Sangeeta Bhosale weeps after mob kills her family members as child abductors in Maharashtra(HT Photo

 NEW DELHI: Assam 1983. We were standing, as if adrift, in the middle of a road with swarms of villagers armed with spears and poles and knives rushing past us to attack another village just a little distance away. These were scenes straight from a movie on medieval times. They were not interested in us, three or four reporters trying to report the civil war that had overtaken the state, but in stopping the next village from attacking them. And in the process becoming the aggressors on the basis of little else but rumours as the village they attacked and killed all those they found, had no intention of attacking them. And had no idea that this rumour had been spread. Two weeks of utter horror, any number of massacres, thousands killed with the peak being the Nellie massacre that bore the ferocity of men gone mad.

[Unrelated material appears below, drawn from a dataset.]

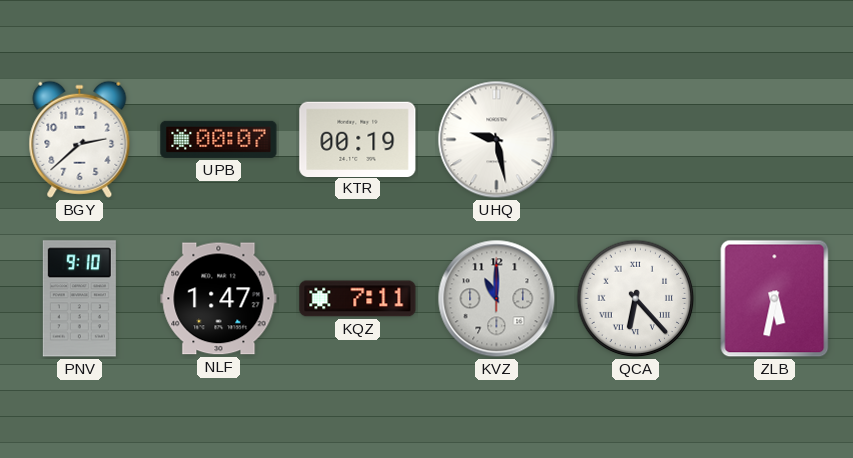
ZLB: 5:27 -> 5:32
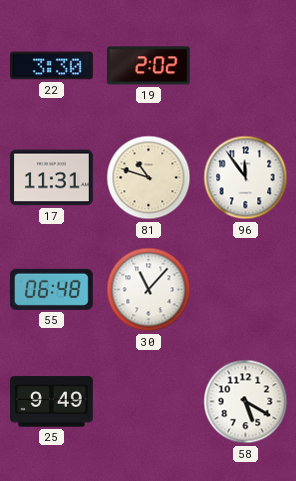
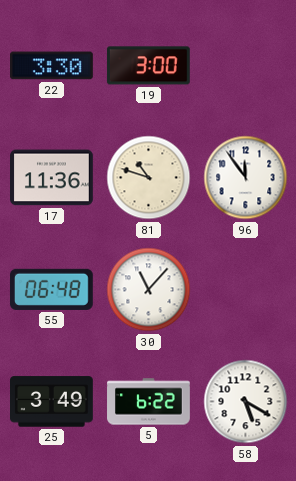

New Delhi 1984. Three days and nights of sheer horror as Delhi turned into a burning graveyard for Sikhs. Government and police disappeared from view as the mobs took hold of India’s capital, burning property, vehicles and human beings in their anger provoked by rumours, and lies and falsehoods. A rumour that Hindus were being killed on trains coming from Punjab—that spread like wildfire—had mobs collecting on the outskirts of Delhi to stop the trains, pull out the Sikhs and kill them. Hearing the rumour first, I rushed to the New Delhi railway station to check out the horrific news. And found that not a single Hindu had been killed. But counted 200 bodies of Sikhs who had been murdered on the basis of this single rumour as their bodies were taken off the trains at the station.

This was before television, and before the internet. And most certainly before WhatsApp. The rumours were no less vicious, and the results as gruesome in intensity and scale, if not more. Every single communal violence I have covered through the 1980’ onwards after joining the profession has been based on vicious, hate filled lies with the rumours spreading by word of mouth and making the targeted communities defensive or aggressive, but certainly very suspicious and uneasy and literally on tenterhooks.

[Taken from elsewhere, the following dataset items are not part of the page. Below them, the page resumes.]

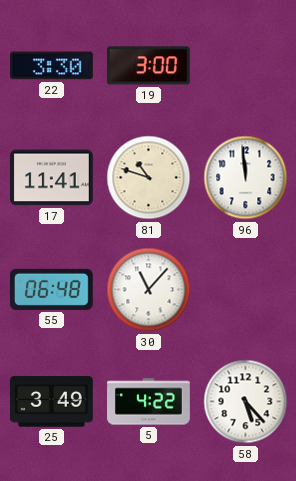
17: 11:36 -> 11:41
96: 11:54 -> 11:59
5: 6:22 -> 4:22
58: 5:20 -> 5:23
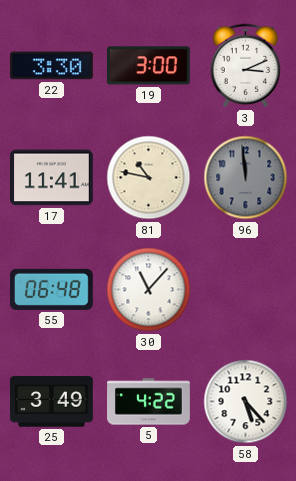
3: none -> 3:11
81: 10:48 -> 10:47
96 dial: white -> grey
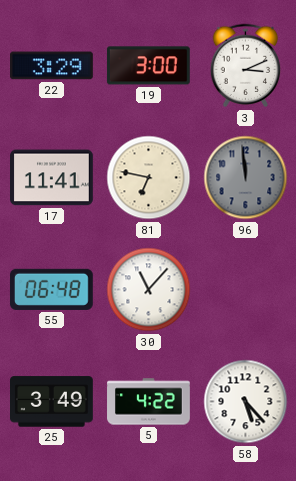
22: 3:30 -> 3:29
81: 10:47 -> 6:47
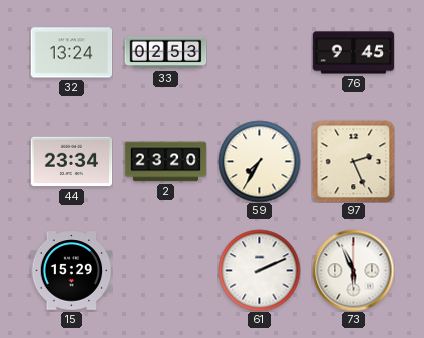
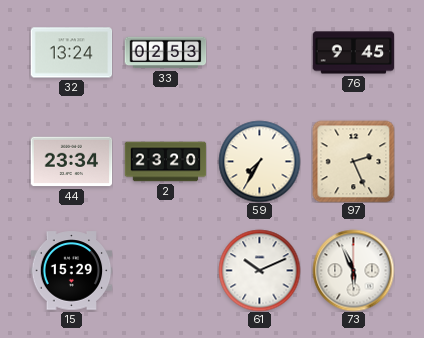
61: 2:11 -> 10:11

Take one of the many riots in Aligarh, again in the 1980’s. For the record a dispute between a stall owner selling food, and a customer over the portion triggered the bloody riots between Hindus and Muslims. But investigation revealed that rumours had been spread deliberately and systematically in the mohallas where the communities lived.. A girl of one community has been raped, a boy of the other found murdered….to a point where neither side knew what was the lie and what the truth. And finally believed the lie with passions running high on both sides. So much so that a small argument turned ignited the riot waiting to happen and left homes on both sides and the city itself destroyed.

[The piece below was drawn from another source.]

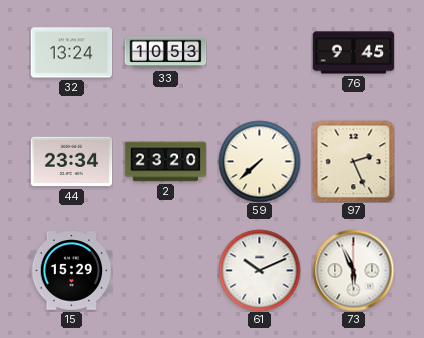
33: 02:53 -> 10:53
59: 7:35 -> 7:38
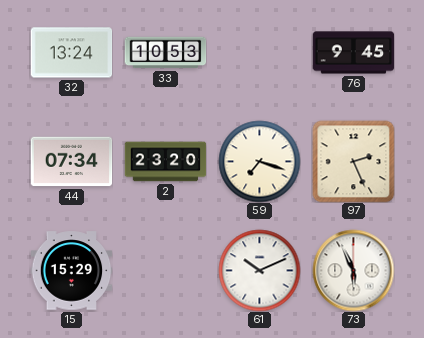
44: 23:34 -> 07:34
59: 7:38 -> 7:18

WhatsApp is not the criminal. The criminals are those who have used the application and more to spread the rumours. And those —state governments, political parties, administration—that ignore the rumours and allow the violence knowing fully well that they will not be able to deal with the consequences in any effective manner. Rumours have been used to instigate violence each and every time. Word of mouth still remains a major conduit in India’s village and remote areas that have born the brunt of communal violence, but of course the internet is also being used to flash the rumours and spread these with perhaps higher speed than was possible before. But even so in recent violence too—such as the ongoing child abduction— an excellent investigation by the Indian Express today clearly confirms what many had known all along. That in each area where mobs collected to lynch the helpless and the innocent, there had been a systematic rumour campaign over the preceding days, if not weeks. And jumpy, panicky, villagers probably instigated by key persons on the ground reacted against the first outsiders who ventured into their terrain as it were to kill with impunity. And with sheer brutality.

The letter by the government to WhatsApp is thus, little more than diversionary tactics. It is not for the application to control the people who are using the facility for such hate speech and viciousness but for the government of India to trace these people, and to unearth what is clearly a conspiracy for reasons that too need to be identified. That the rumours are being spread deliberately—-as were the braid chopping earlier—is clear. That some persons, or groups, or organisations are at work is very possible and it is not difficult for the government to trace the accounts, and to go to the roots of those responsible. Be it one agency or multiple agencies, one ‘miscreant’ as sections of the media describe the killers, or a multitude of these can be easily found by a government armed with all tools of surveillance and more.

Who is spreading the rumours? Who are these people? Why is this being done? Who is responsible? What is being achieved? Are the questions that the government needs to answer. WhatsApp cannot answer these questions and even if it brings in checks —as seems to eb the intention—it will not be able to take India any closer to the answers that are fundamental to stopping this spread of rumours that turns people into mobs that then become killers of the worst kind. To the point where after the innocent are dead, they are not satisfied as the IE investigation shows in some cases. And are also empowered enough to ignore and even attack the police.

Word by mouth remains effective even today for rumours to spread. The internet and various applications are being used to float videos of lynchings and rape, intended to vitiate the environment and make the populace more susceptible to lies and rumours. This knee jerk response to write a letter to WhatsApp is childish and diversionary tactics by the government that needs to use its resources and those of the agencies at its command to crack the case by finding out the persons using the internet to create and spread rumours that have taken a very heavy toll of innocent lives.